Independence would give Scotland the opportunity to press ‘reset’ on its engagement with the world. In defending itself, and in reaching out to the international community, the scope for change is considerable.
Scottish taxpayers contribute sizeably to UK defence, over £3 billion per year. Scotland is poorly defended for this outlay; a great many Scots also resent how this money is spent. An independent Scotland could develop a more modest and effective defence model which gives primacy to patrolling and defending Scotland’s sizeable coastline, sea and airspace, and to protecting Scotland’s people and national resources.
As well as defending itself better for less, Scots would also notice significant benefits from having a defence infrastructure based in Scotland. Firstly, a Scottish Defence Force would be peopled by salaried personnel (military and civilian) who are overwhelmingly resident – and spending – in Scotland. Secondly, developing new infrastructure and refurbishing old would generate considerable cross-sector employment. Given the emphasis there would likely be on developing Scotland’s maritime capabilities, Scottish shipbuilding would probably be given a major boost. Scotland would inherit some vessels from the UK but not all that it would need; the fleet shortfall would be built in Scotland.

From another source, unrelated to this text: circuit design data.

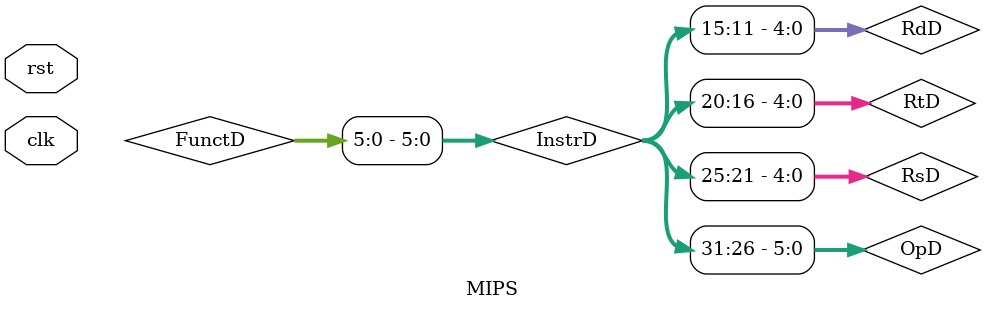
<source format=v>
module MIPS(
  input clk,
  input rst
  );
  
  wire        PCSrcD, BranchD, CompD, Jump, StallF, StallD, FlushD, FlushE;
  wire        RegWriteD, MemWriteD, MemToRegD, ALUSrcAD, ALUSrcBD, RegDstD, RegWriteW;
  wire        ForwardAD, ForwardBD, RegWriteE, RegDstE, MemWriteE, MemToRegE;
  wire        ALUSrcAE, ALUSrcBE, RegWriteM, MemWriteM, MemToRegM, MemToRegW;
  wire [1:0]  ALUOp, ForwardAE, ForwardBE;
  wire [3:0]  ALUControlD, ALUControlE;
  wire [4:0]  RsD, RtD, RdD, WriteRegW, RsE, RtE, RdE, WriteRegE, WriteRegM;
  wire [5:0]  OpD, FunctD;
  wire [31:0] PCJumpF, PCBranchD, PCPlus4F, PCF, PCPlus4D;
  wire [31:0] InstrF, InstrD, ResultW, SrcAD, SrcBD, ALUOutM, SrcA2D, SrcB2D, ImmD, ImmE;
  wire [31:0] SrcAE, SrcBE, SrcA2E, SrcB2E, SrcA3E, SrcB3E, ALUOutE, WriteDataM, ReadDataM;
  wire [31:0] ALUOutW, ReadDataW, WriteData2M;
  
  Hazard Hazard(RsD, RtD, RsE, RtE, WriteRegE, WriteRegM, WriteRegW, BranchD, MemWriteD, MemWriteM, MemWriteW,
                PCSrcD, MemToRegE, MemToRegM, RegWriteE, RegWriteM, RegWriteW,
                StallF, StallD, FlushD, FlushE, ForwardAD, ForwardBD, ForwardM, ForwardAE, ForwardBE);
  
  // IF
  assign PCSrcD = BranchD && CompD;
  PC PC(clk, rst, !StallF, Jump, PCSrcD, PCJumpF, PCBranchD, PCPlus4F, PCF);
  IM_2k IM(PCF[10:2], InstrF);
  NPCJump NPCJump(PCPlus4F, InstrF, PCJumpF, Jump);
  
  // ID
  assign OpD = InstrD[31:26];
  assign FunctD = InstrD[5:0];
  assign RsD = InstrD[25:21];
  assign RtD = InstrD[20:16];
  assign RdD = InstrD[15:11];
  RegD RegD(clk, rst, !StallD, FlushD, InstrF, PCPlus4F, InstrD, PCPlus4D);
  Ctrl Ctrl(OpD, RegWriteD, MemWriteD, MemToRegD, ALUOp, ALUSrcAD, ALUSrcBD, RegDstD, BranchD);
  ALUCtrl ALUCtrl(ALUOp, FunctD, ALUControlD);
  RegFile RegFile(clk, rst, RegWriteW, RsD, RtD, WriteRegW, ResultW, SrcAD, SrcBD);
  MUX2 #(32) ForwardADMUX(SrcAD, ALUOutM, ForwardAD, SrcA2D);
  MUX2 #(32) ForwardBDMUX(SrcBD, ALUOutM, ForwardBD, SrcB2D);
  Comp Comp(SrcA2D, SrcB2D, CompD);
  SignExt SignExt(InstrD[15:0], ImmD);
  NPCBranch NPCBranch(PCPlus4D, ImmD, PCBranchD);
  
  // EX
  RegE RegE(clk, rst, FlushE, SrcAD, SrcBD, RsD, RtD, RdD, ImmD, RegWriteD, RegDstD,
            MemWriteD, MemToRegD, ALUControlD, ALUSrcAD, ALUSrcBD,
            SrcAE, SrcBE, RsE, RtE, RdE, ImmE, RegWriteE, RegDstE, MemWriteE, MemToRegE,
            ALUControlE, ALUSrcAE, ALUSrcBE);
  MUX2 #(5)  WriteRegMUX(RtE, RdE, RegDstE, WriteRegE);
  MUX3 #(32) ForwardAEMUX(SrcAE, ResultW, ALUOutM, ForwardAE, SrcA2E);
  MUX3 #(32) ForwardBEMUX(SrcBE, ResultW, ALUOutM, ForwardBE, SrcB2E);
  MUX2 #(32) SrcAEMUX(SrcA2E, ImmE, ALUSrcAE, SrcA3E);
  MUX2 #(32) SrcBEMUX(SrcB2E, ImmE, ALUSrcBE, SrcB3E);
  ALU ALU(SrcA3E, SrcB3E, ALUControlE, ALUOutE);
  
  // MEM
  RegM RegM(clk, rst, ALUOutE, SrcB2E, WriteRegE, RegWriteE, MemWriteE, MemToRegE,
            ALUOutM, WriteDataM, WriteRegM, RegWriteM, MemWriteM, MemToRegM);
  MUX2 #(32) ForwardMMUX(WriteDataM, ResultW, ForwardM, WriteData2M);
  DM_4k DM(ALUOutM[11:2], WriteData2M, MemWriteM, clk, ReadDataM);
  
  // WB
  RegW RegW(clk, rst, ALUOutM, ReadDataM, WriteRegM, RegWriteM, MemWriteM, MemToRegM,
            ALUOutW, ReadDataW, WriteRegW, RegWriteW, MemWriteW, MemToRegW);
  MUX2 #(32) ResultMUX(ALUOutW, ReadDataW, MemToRegW, ResultW);
  
endmodule
</source>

Making these observations does not represent some nefarious genuflection towards the military-industrial-complex; it reflects instead a rational acceptance that independent Scottish governments would allocate substantial annual defence budgets, and that – unlike the current situation – a sizeable proportion of that expenditure would remain in Scotland.
How would an independent Scotland engage with the world? Scotland could show itself to be a responsible international actor by enshrining appropriate dedicated articles in its written constitution. Aside from those suggested in the White Paper, other appropriate articles might include:
– An article deeming ‘unconstitutional’ any acts undertaken by the Scottish state with intent to disturb the peaceful relations between nations, especially through military aggression.
– Deeming it ‘unconstitutional’ for the Scottish state to export weapons (thus precluding the development of a Scottish arms industry)
Following independence, Scotland could place its experience of peaceful democratic transition at the centre of its international outreach. If successful in evicting Trident, it could also credibly posit itself as a key player in rejuvenating the international non-proliferation agenda. These experiences could form a cornerstone of Scotland’s international engagement. The vehicle for facilitating this would be a Scottish Institute for Peace and Disarmament (SIPD).
SIPD would be a centre of research and international exchange whose knowledge-base and authority would be based upon Scotland’s experience of peaceful constitutional change, nuclear disarmament and military transition. As well as emerging as a leading research institute, SIPD could also host international conferences and summits aimed at encouraging greater dialogue, cooperation and practical progress on these issues. SIPD could also send ‘working groups’ on educational and advisory visits to states and regions experiencing tensions from constitutional, secession or proliferation issues.
Independence could see Scotland sculpting its own distinctive international footprint, with a defence model more appropriate to Scotland’s actual needs and a foreign policy stance which emphasises peace, knowledge exchange and constructive international dialogue.